The June Architecture Billings Index (ABI) shows that demand for architectural services declined for the third consecutive month. The ABI is a leading indicator of construction nine to twelve months in the future.

“This seems to be a case of not thinking it can get any worse – and then it does,” said AIA Chief Economist, Kermit Baker, PhD, Hon. AIA. “While a modest turn around appeared to be on the way earlier in the year, the overall concern about both domestic and global economies is seeping into design and construction industry and adding yet another element that is preventing recovery.”
(See for charts: <https://www.architectmagazine.com/economic-conditions/abi-report.aspx> https://www.architectmagazine.com/economic-conditions/abi-report.aspx)

That’s the bad news.

The good news is that fewer new projects means better fundamentals (i.e. rents and occupancy rates) for existing properties. As I wrote in my forecast earlier this year, it is looking more and more likely that this cycle will see an extended period of rent and occupancy growth without the normal effect of new supply.

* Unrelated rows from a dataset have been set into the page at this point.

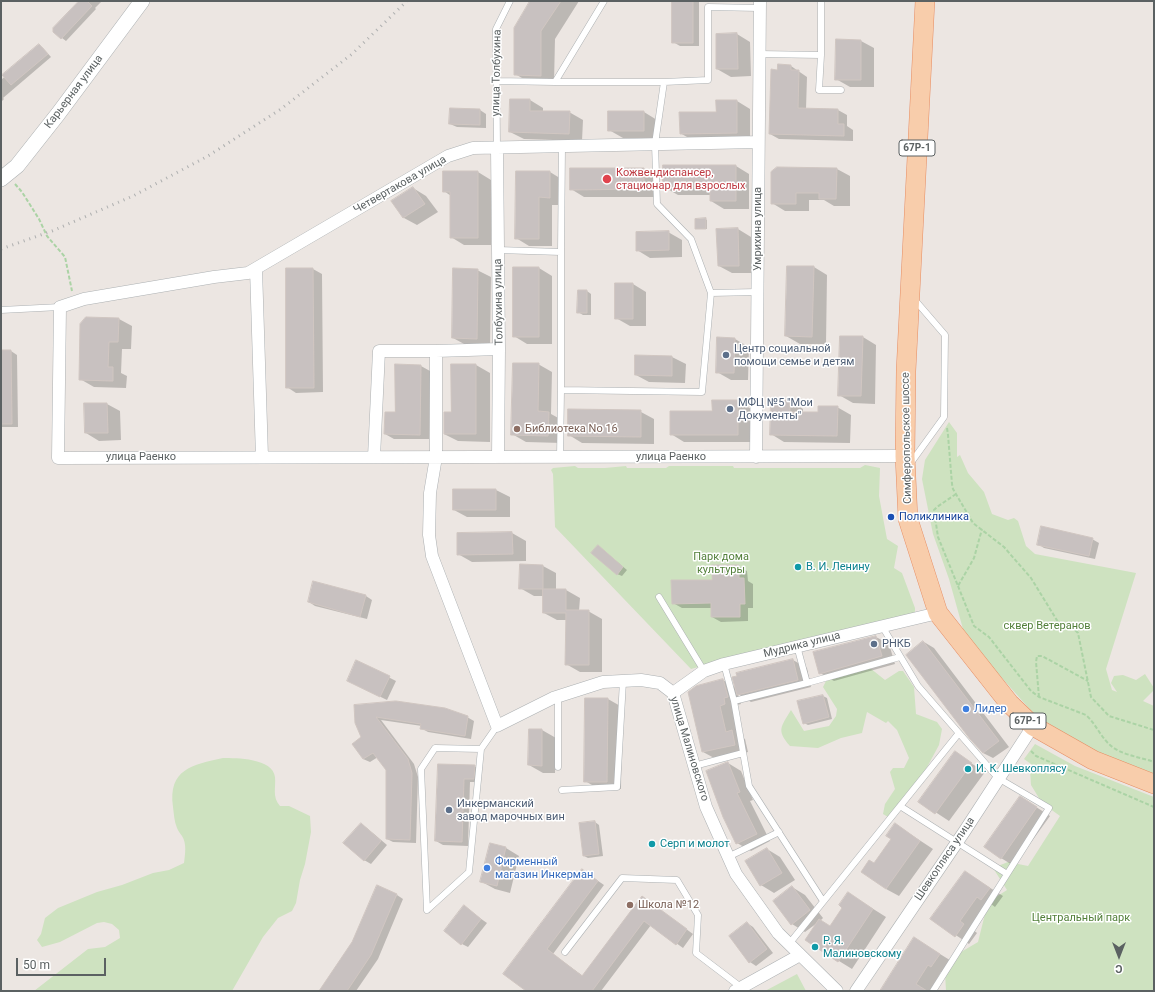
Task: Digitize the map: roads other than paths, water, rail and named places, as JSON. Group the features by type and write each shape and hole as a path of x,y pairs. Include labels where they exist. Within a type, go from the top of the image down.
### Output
{"main road":[{"name":"Симферопольское шоссе","path":"925,1 906,371 906,463 908,519 938,612 1009,703 1033,726 1093,760 1154,784"}],"street":[{"name":"Карьерная улица","path":"4,177 17,166 58,114 142,1"},
{"name":"Умрихина улица","path":"756,456 760,5"},
{"name":"Четвертакова улица","path":"60,307 84,299 214,277 248,273 448,156 473,148 758,142"},
{"name":"Толбухина улица","path":"497,148 500,349 498,457"},
{"path":"256,269 262,457"},
{"name":"улица Раенко","path":"60,307 58,458 756,456 906,463"},
{"path":"374,457 379,351 500,349"},
{"path":"436,351 436,457 430,493 428,535 432,556 497,726"},
{"name":"Мудрика улица","path":"673,693 704,671 724,664 938,612"},
{"name":"улица Малиновского","path":"497,726 558,696 603,682 641,680 660,683 673,693 706,808 736,874 778,933 837,991"},
{"name":"Шевкопляса улица","path":"856,991 957,843 1033,726"},
{"path":"739,990 800,955"}],"lane":[{"name":"улица Толбухина","path":"497,148 496,29 510,1"},
{"path":"556,82 604,1"},
{"path":"821,1 821,55 819,90 841,90"},
{"path":"496,81 664,82 708,80 708,4 760,5"},
{"path":"759,54 821,55"},
{"path":"561,390 702,392 711,293 691,239 657,204 655,144 664,82"},
{"path":"560,457 562,146"},
{"path":"498,250 562,252"},
{"path":"711,293 758,292"},
{"path":"906,463 944,417 945,335 910,294"},
{"path":"1,310 60,307"},
{"path":"658,597 704,671"},
{"path":"882,626 918,686 998,778 1049,808 933,991"},
{"path":"797,646 807,683"},
{"path":"734,701 807,683 900,656"},
{"path":"724,664 734,701 749,786 823,901"},
{"path":"562,790 617,787 622,681"},
{"path":"558,696 558,768"},
{"path":"480,749 435,748 421,769 427,910 469,872 480,749 497,726"},
{"path":"789,944 959,733"},
{"path":"694,766 743,753"},
{"path":"900,806 1007,874"},
{"path":"728,857 779,832"},
{"path":"565,952 622,878 677,880 698,915 696,953 739,990"}],"railway":[{"path":"1,249 52,231 133,196 208,156 281,109 352,54 407,1"}],"place":[{"name":"Кожвендиспансер, стационар для взрослых","path":"607,179"},
{"name":"Центр социальной помощи семье и детям","path":"726,355"},
{"name":"МФЦ №5 \"Мои Документы\"","path":"730,409"},
{"name":"Библиотека No 16","path":"517,429"},
{"name":"Поликлиника","path":"891,517"},
{"name":"В. И. Ленину","path":"798,567"},
{"name":"РНКБ","path":"874,644"},
{"name":"Лидер","path":"966,709"},
{"name":"И. К. Шевкоплясу","path":"968,769"},
{"name":"Инкерманский завод марочных вин","path":"449,810"},
{"name":"Серп и молот","path":"652,844"},
{"name":"Фирменный магазин Инкерман","path":"487,868"},
{"name":"Школа №12","path":"630,905"},
{"name":"Р. Я. Малиновскому","path":"815,947"}],"park label":[{"name":"Парк дома культуры","path":"721,563"},
{"name":"сквер Ветеранов","path":"1047,626"},
{"name":"Центральный парк","path":"1081,918"}]}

For example, the multi-family cycle usually runs abut 7 years… it takes about 18-24 months from a cycle trough for new supply to be planned, built and come online. During this time existing properties enjoy rising fundamentals. As new construction comes online, fundamentals begin to flatten. Building usually continues for about two years past the peak, then oversupply conditions set in around the sixth year, falling to form the next trough. Then the cycle starts all over again.

My view is that the existing properties will not have the normal new supply to compete with for 2-3 years due to the lack of development funding in the capital markets.

Metros and coastal markets will likely get the attention of private equity groups who do not rely on debt capital, and stick closer to the normal cycle. But micro-politans and tertiary markets will benefit from inattention until the larger markets become crowded.